• Your assignment:
Go through the entries below and retype them exactly, omitting each picture.

[Page-level text extractions]
=======

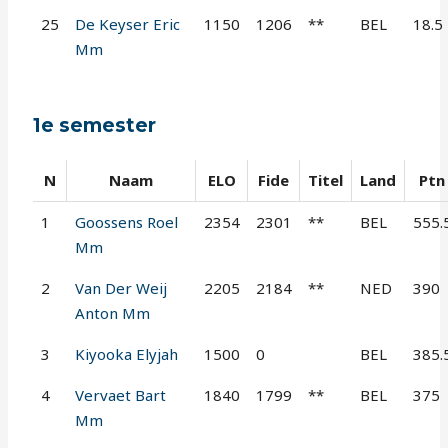
25
De Keyser Eric
1150
1206
**
BEL
18.5
Mm
1e semester
N
Naam
ELO
Fide
Titel
Land
Ptn
1
Goossens Roel
2354
2301
**
BEL
555.
Mm
2
Van Der Weij
2205
2184
**
NED
390
Anton Mm
3
Kiyooka Elyjah
1500
0
BEL
385.
4
Vervaet Bart
1840
1799
**
BEL
375
Mm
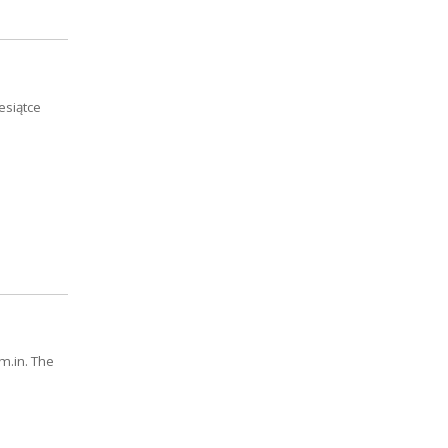
esiątce
m.in. The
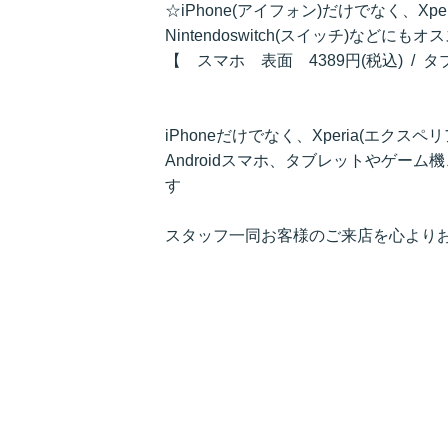
☆iPhone(アイフォン)だけでなく、Xpe
Nintendoswitch(スイッチ)などにも
【 スマホ 表面 4389円(税込) / 
iPhoneだけでなく、Xperia(エクスペリ
Androidスマホ、タブレットやゲー
す
スタッフ一同お客様のご来店を心より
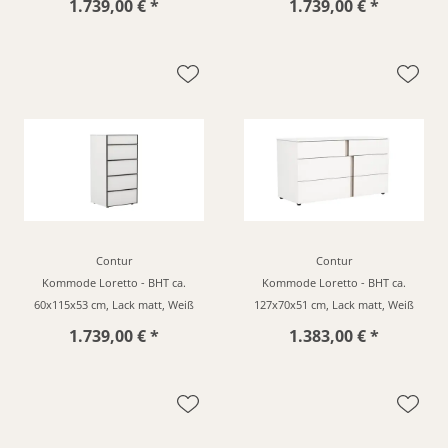
1.739,00 € *
1.739,00 € *
Contur
Contur
Kommode Loretto - BHT ca.
Kommode Loretto - BHT ca.
60x115x53 cm, Lack matt, Weiß
127x70x51 cm, Lack matt, Weiß
1.739,00 € *
1.383,00 € *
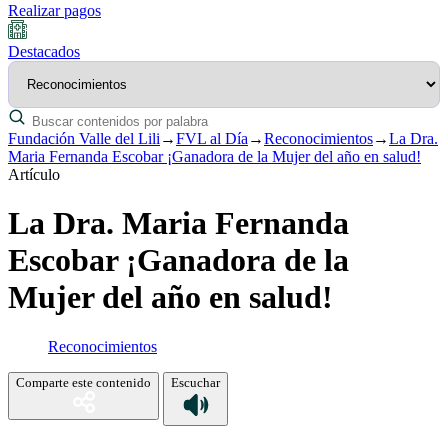
Realizar pagos
Destacados
Fundación Valle del Lili
→
FVL al Día
→
Reconocimientos
→
La Dra.
Maria Fernanda Escobar ¡Ganadora de la Mujer del año en salud!
Artículo
La Dra. Maria Fernanda
Escobar ¡Ganadora de la
Mujer del año en salud!
Reconocimientos
Comparte este contenido
Escuchar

=======

• Output of the exercise:
25
De Keyser Eric
1150
1206
**
BEL
18.5
Mm
1e semester
N
Naam
ELO
Fide
Titel
Land
Ptn
1
Goossens Roel
2354
2301
**
BEL
555.
Mm
2
Van Der Weij
2205
2184
**
NED
390
Anton Mm
3
Kiyooka Elyjah
1500
0
BEL
385.
4
Vervaet Bart
1840
1799
**
BEL
375
Mm
esiątce
m.in. The
☆iPhone(アイフォン)だけでなく、Xpe
Nintendoswitch(スイッチ)などにも
【 スマホ 表面 4389円(税込) / 
iPhoneだけでなく、Xperia(エクスペリ
Androidスマホ、タブレットやゲー
す
スタッフ一同お客様のご来店を心より
1.739,00 € *
1.739,00 € *
Contur
Contur
Kommode Loretto - BHT ca.
Kommode Loretto - BHT ca.
60x115x53 cm, Lack matt, Weiß
127x70x51 cm, Lack matt, Weiß
1.739,00 € *
1.383,00 € *
Realizar pagos
Destacados
Fundación Valle del Lili
→
FVL al Día
→
Reconocimientos
→
La Dra.
Maria Fernanda Escobar ¡Ganadora de la Mujer del año en salud!
Artículo
La Dra. Maria Fernanda
Escobar ¡Ganadora de la
Mujer del año en salud!
Reconocimientos
Comparte este contenido
Escuchar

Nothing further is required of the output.